* _DIRECTIVE A_
Copy the lines of the records word for word, starting at the line that contains "ク 理事長（2024年～）" and continuing through the last line of the records, and leave the pictures out.

** Opening TEXT block **

Selling, general and administrative expenses. Our selling,
general and administrative expenses increased 9.4% to $24.5 million for
the twelve months ended December 31, 2018, compared to $22.4 million for
the twelve months ended December 31, 2017. The primary drivers for the
increase were higher annual selling and administrative fees relating to
our affiliate, ANSAC, which directly correlates with the volume we sell
to ANSAC; higher employee compensation expenses and higher expenses from
our Enterprise Resource Planning (“ERP”) project.

Litigation settlement gain. During the twelve months ended
December 31, 2018 we recognized $27.5 million gain related to the
settlement of an action initially filed against Rocks Spring Royalty
Company (“RSRC”) in 2016, related to royalty overpayment under Ciner
Wyoming’s mineral exploration license with RSRC. The case was settled on
June 28, 2018.

Operating income. As a result of the foregoing and primarily due
to the litigation settlement, operating income increased by 18.8% to
$106.3 million for the twelve months ended December 31, 2018, compared
to $89.5 million for the twelve months ended December 31, 2017.

** Closing TEXT block **

* _DIRECTIVE B_
Give the passage on financial results again, starting at the words "Litigation settlement gain." and stopping after "for the twelve months ended December 31, 2017.", with "settled" changed to "resolved".

** Opening RECORDS FOR THE TASK block **

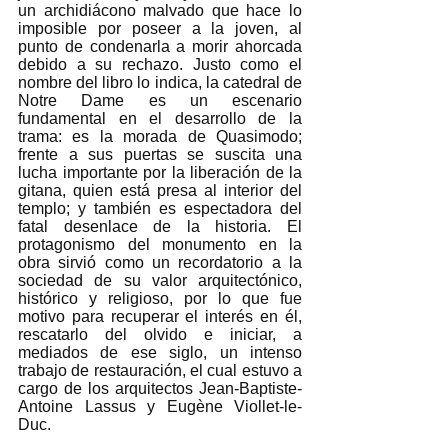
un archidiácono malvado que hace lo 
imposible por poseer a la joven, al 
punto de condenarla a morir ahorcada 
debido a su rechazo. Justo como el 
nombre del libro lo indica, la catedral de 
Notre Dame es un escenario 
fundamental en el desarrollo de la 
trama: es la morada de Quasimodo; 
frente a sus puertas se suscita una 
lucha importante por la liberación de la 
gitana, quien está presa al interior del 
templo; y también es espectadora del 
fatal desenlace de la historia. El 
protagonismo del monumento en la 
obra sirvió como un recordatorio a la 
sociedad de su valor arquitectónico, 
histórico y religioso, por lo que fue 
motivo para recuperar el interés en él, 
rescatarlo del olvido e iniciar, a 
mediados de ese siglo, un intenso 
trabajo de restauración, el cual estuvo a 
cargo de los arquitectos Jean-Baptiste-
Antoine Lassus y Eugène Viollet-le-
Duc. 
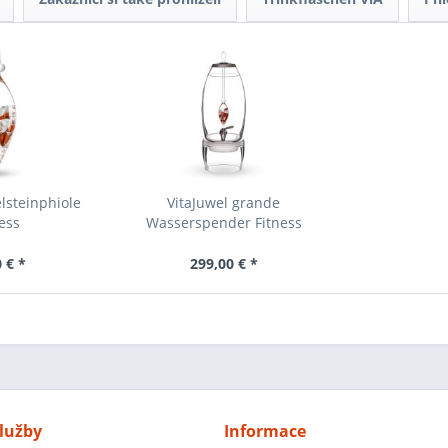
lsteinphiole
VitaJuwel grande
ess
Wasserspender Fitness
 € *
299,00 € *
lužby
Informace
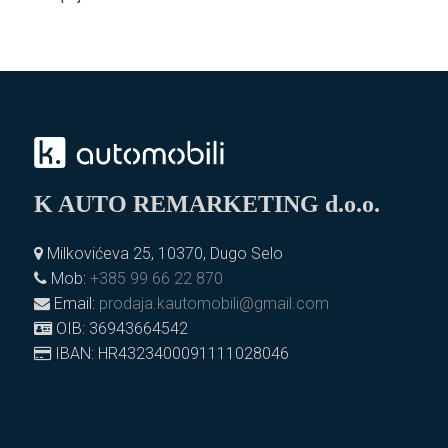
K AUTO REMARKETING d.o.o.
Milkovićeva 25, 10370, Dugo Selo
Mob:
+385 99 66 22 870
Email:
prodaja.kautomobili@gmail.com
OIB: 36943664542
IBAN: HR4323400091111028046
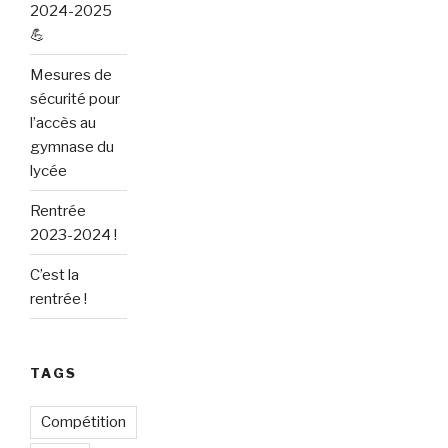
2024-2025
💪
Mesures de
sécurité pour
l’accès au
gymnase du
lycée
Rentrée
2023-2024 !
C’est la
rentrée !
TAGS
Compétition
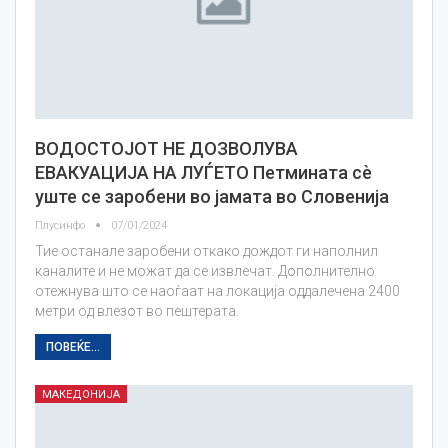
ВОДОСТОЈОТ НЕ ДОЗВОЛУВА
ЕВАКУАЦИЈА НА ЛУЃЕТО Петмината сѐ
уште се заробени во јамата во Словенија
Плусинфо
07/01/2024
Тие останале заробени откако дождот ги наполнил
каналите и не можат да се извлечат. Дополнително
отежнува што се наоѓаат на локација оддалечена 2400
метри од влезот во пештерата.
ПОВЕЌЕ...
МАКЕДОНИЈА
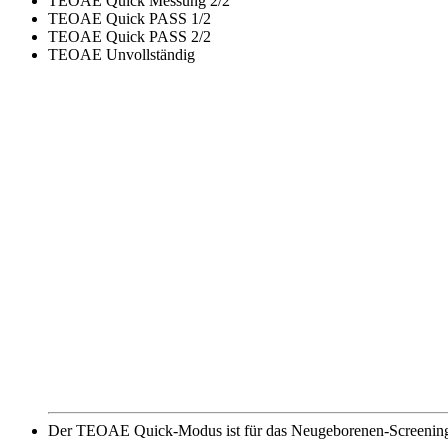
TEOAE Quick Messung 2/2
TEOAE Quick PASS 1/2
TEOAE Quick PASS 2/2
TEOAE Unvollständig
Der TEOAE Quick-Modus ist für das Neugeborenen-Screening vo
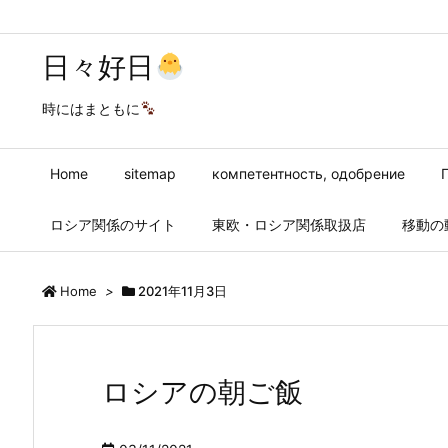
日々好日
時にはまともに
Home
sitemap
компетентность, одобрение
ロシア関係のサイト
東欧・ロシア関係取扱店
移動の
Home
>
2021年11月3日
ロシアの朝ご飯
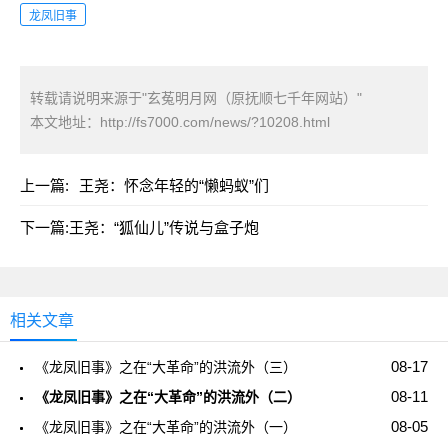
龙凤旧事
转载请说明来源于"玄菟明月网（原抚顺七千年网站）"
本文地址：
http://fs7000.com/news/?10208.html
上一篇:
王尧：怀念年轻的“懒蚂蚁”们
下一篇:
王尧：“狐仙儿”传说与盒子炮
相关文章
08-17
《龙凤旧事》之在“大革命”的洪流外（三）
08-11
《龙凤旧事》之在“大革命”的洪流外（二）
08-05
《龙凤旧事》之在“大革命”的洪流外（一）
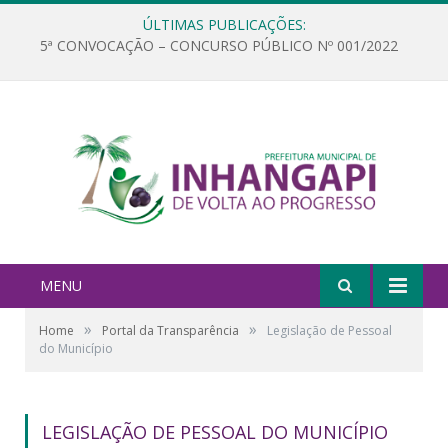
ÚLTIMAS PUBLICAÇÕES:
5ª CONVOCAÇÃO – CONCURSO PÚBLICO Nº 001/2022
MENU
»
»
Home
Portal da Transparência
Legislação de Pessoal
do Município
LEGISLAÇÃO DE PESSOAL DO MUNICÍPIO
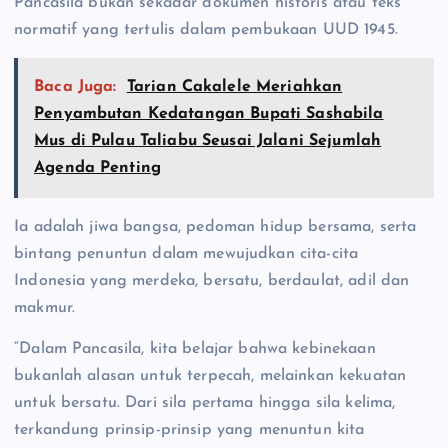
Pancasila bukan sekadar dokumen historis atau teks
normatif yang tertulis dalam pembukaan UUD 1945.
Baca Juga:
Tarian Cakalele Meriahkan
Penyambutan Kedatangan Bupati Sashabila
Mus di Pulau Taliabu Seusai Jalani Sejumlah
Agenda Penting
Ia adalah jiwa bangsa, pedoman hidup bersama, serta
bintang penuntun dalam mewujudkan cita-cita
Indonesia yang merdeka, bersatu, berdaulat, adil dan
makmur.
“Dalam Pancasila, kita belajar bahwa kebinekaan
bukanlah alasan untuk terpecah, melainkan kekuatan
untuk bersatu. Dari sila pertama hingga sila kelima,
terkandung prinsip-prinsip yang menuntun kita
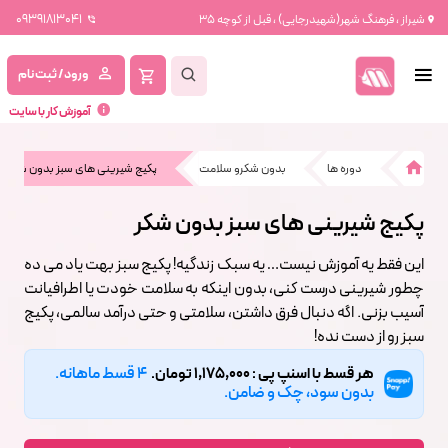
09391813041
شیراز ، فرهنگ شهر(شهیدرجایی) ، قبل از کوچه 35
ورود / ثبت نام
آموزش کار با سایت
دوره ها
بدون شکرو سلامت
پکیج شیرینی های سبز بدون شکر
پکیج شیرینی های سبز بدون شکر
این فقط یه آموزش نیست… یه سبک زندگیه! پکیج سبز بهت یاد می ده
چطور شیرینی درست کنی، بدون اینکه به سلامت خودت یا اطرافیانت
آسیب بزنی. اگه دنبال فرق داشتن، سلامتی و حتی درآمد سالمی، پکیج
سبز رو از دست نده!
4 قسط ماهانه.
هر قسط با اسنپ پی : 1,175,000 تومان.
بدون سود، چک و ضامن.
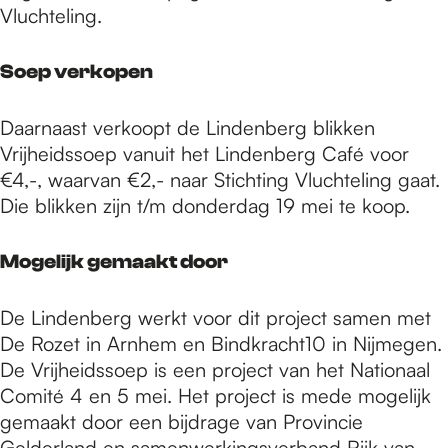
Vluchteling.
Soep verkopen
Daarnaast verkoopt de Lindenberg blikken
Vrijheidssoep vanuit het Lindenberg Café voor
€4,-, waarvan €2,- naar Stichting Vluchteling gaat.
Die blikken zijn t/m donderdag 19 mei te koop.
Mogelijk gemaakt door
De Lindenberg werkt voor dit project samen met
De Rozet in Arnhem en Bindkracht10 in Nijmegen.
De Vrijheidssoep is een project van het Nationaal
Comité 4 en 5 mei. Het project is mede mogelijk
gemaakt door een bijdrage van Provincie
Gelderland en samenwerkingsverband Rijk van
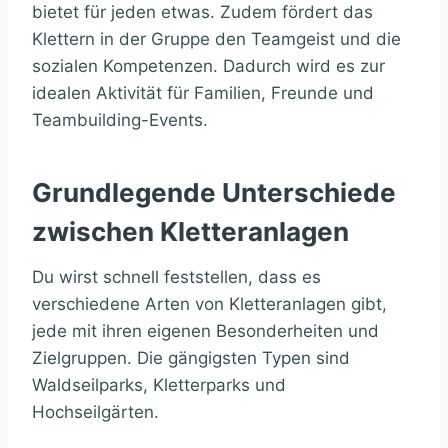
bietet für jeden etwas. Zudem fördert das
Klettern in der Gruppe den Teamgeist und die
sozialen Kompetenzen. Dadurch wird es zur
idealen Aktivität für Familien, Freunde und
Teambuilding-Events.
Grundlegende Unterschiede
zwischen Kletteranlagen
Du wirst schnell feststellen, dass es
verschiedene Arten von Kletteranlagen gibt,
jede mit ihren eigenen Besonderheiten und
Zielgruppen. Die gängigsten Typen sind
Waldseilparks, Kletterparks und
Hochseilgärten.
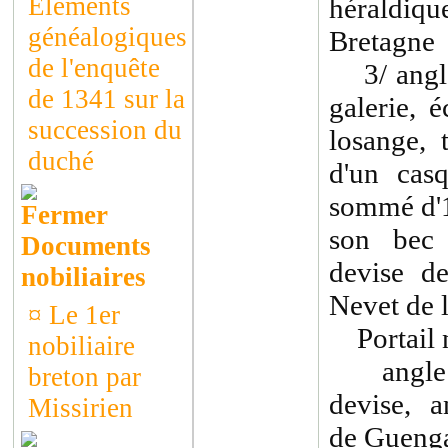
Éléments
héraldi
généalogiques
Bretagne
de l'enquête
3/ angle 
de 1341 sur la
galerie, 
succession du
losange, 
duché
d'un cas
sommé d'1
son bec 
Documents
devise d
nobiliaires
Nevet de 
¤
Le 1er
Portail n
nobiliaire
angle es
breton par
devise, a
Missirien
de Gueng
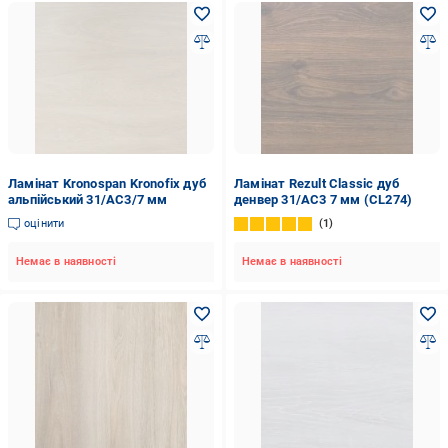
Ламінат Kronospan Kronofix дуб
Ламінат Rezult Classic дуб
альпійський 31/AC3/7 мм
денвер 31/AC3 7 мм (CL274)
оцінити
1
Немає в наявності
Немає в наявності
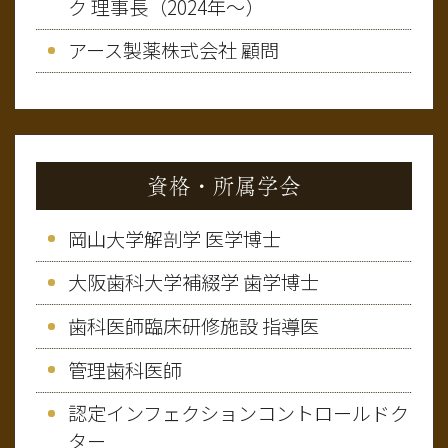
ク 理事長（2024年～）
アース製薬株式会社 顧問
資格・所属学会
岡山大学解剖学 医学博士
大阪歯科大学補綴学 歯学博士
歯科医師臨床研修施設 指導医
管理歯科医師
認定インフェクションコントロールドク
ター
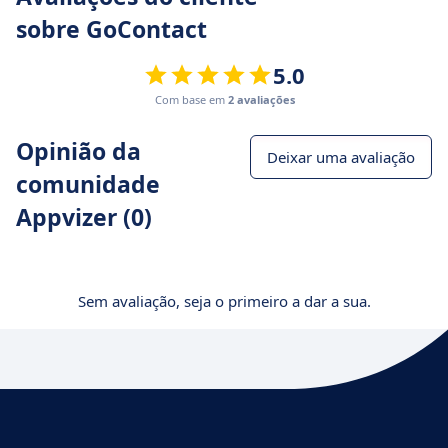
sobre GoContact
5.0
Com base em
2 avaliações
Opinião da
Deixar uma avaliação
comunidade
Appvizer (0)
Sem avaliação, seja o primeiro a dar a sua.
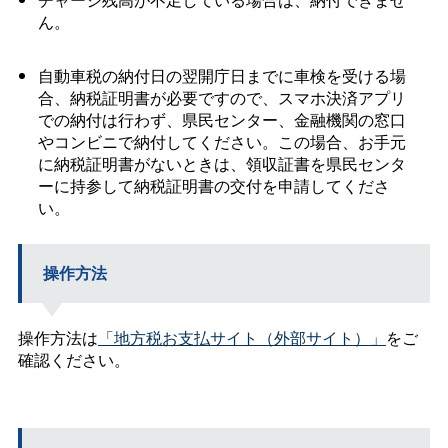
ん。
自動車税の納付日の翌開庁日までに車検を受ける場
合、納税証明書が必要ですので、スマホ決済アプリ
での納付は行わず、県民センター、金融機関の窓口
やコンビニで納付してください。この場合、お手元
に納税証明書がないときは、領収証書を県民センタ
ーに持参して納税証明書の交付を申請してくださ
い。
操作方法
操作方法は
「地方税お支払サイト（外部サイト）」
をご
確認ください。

** Closing RECORDS FOR THE TASK block **

* _WORKED SOLUTION A_
ク 理事長（2024年～）
アース製薬株式会社 顧問
資格・所属学会
岡山大学解剖学 医学博士
大阪歯科大学補綴学 歯学博士
歯科医師臨床研修施設 指導医
管理歯科医師
認定インフェクションコントロールドク
ター
sobre GoContact
5.0
Com base em
2 avaliações
Opinião da
Deixar uma avaliação
comunidade
Appvizer (0)
Sem avaliação, seja o primeiro a dar a sua.
ん。
自動車税の納付日の翌開庁日までに車検を受ける場
合、納税証明書が必要ですので、スマホ決済アプリ
での納付は行わず、県民センター、金融機関の窓口
やコンビニで納付してください。この場合、お手元
に納税証明書がないときは、領収証書を県民センタ
ーに持参して納税証明書の交付を申請してくださ
い。
操作方法
操作方法は
「地方税お支払サイト（外部サイト）」
をご
確認ください。

* _WORKED SOLUTION B_
Litigation settlement gain. During the twelve months ended
December 31, 2018 we recognized $27.5 million gain related to the
settlement of an action initially filed against Rocks Spring Royalty
Company (“RSRC”) in 2016, related to royalty overpayment under Ciner
Wyoming’s mineral exploration license with RSRC. The case was resolved on
June 28, 2018.

Operating income. As a result of the foregoing and primarily due
to the litigation settlement, operating income increased by 18.8% to
$106.3 million for the twelve months ended December 31, 2018, compared
to $89.5 million for the twelve months ended December 31, 2017.